These waves of economic development are driven by invention, themselves typically driven by technological breakthrough.
One of the dominating features of the economy over the last fifty years has been Moore’s law, which has led to exponential growth in computing power and exponential drops in its costs.
What is Moore's law?
Today’s reason for the continuation of Moore’s law
Graphic Processing Units (GPUs) are todays reason for the continuation of Moore’s law. GPUs, while first introduced for the fast computation of graphics in computer games, allow massive parallel processing of problems on thousands of cores (Current Nvidia GPUSs have up to 6000 cores). GPU producers can reach this high number, by reducing the computational flexibility of single cores. GPUs are often seen as accelerators: For complex tasks developers have to rely on CPUs, whenever an algorithm requires a high number of repetitive tasks on a regular dataset, the CPUs assigns work to a GPU.
We see that algorithms, that have the highest benefit from this type of hybrid hardware, are the ones that show the most impressive results: Neural networks in the context of machine learning and problems used as proof-of-work in blockchains.
In parallel the industry started to develop specialized chips for designated fields of application: Tensor Processing Units (TPUs) are developed by Google or Nvidia for the sole purpose of accelerating machine learning algorithms. Apple follows a hybrid approach in the current chip architecture used in iPhones. Energy efficient cores are used whenever the smartphone is idle and only tracks data, when in use high-performance cores are activated. In recent supercomputers clusters hundred-thousands high performant and energy-consuming processors run on parallel algorithms to reach a performance in the exaflop range.
Its impact for the future
The developments we describe, are the ones we will most likely see in the future.
While transistor sizes are being reduced in slower cycles (the 2nm barrier will be reached in 2025), Moore’s law has changed from a general development of chips to a matter of performance improvement through specialization.

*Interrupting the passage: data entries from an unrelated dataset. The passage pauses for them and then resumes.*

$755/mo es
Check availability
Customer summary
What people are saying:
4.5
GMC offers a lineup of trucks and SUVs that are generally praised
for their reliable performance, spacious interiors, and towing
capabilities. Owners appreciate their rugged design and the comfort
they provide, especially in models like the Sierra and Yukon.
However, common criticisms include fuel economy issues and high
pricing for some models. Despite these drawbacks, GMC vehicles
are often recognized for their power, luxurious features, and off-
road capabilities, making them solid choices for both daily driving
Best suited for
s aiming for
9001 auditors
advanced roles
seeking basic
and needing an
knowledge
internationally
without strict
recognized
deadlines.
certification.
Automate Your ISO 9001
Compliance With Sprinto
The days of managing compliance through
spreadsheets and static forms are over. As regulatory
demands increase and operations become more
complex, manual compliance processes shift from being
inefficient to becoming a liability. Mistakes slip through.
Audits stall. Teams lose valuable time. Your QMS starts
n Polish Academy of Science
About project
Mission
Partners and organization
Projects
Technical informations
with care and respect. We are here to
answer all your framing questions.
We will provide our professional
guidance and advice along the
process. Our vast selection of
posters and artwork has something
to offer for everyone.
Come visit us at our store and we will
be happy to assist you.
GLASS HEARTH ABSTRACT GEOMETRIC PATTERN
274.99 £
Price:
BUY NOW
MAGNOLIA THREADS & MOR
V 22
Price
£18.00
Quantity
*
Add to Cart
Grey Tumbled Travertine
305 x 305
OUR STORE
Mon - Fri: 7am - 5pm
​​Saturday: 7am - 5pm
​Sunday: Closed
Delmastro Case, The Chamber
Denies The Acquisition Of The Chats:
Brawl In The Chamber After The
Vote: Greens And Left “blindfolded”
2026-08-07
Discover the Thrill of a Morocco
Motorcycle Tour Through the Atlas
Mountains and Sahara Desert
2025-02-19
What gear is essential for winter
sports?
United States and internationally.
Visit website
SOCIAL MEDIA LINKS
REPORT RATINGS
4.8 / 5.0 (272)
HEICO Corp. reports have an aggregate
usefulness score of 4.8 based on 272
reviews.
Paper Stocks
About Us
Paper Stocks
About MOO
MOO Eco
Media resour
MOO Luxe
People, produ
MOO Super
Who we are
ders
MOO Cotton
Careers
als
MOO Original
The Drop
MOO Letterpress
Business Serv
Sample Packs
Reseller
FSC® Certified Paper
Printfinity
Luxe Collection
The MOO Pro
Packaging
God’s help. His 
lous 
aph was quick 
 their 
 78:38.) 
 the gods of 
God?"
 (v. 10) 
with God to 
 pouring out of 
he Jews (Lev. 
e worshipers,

As emerging technology quantum computers (QC), will also be applied to a specific set of problems. While quantum computers today are mostly an abstract concept (all attempts for an actual quantum computer focus on finding a physically stable implementation.), physics and theoretical computer science already allow as a peak into the feature:
In quantum physics states become a matter of probability, which allows quantum bits to represent infinitely many states at once (superposition principle), instead of two in a classical bit. With suiting algorithms (Shor’s algorithm, Grover’s algorithm), quantum bits can be changed to represent the most probable solution to a problem. If the result of a quantum computation is the actual solution to a problem is uncertain, it will always have to be verified by a classical computer.
With these properties, quantum computers are perfectly suited for problems where classical computers can only perform as good as guessing the solution. We will see that quantum computers change encryption as we know it, as today an encryption key is safe if it can only be guessed. On the other hand, for search-problems as they occur in databases or in machine learning we will see a huge performance improvement.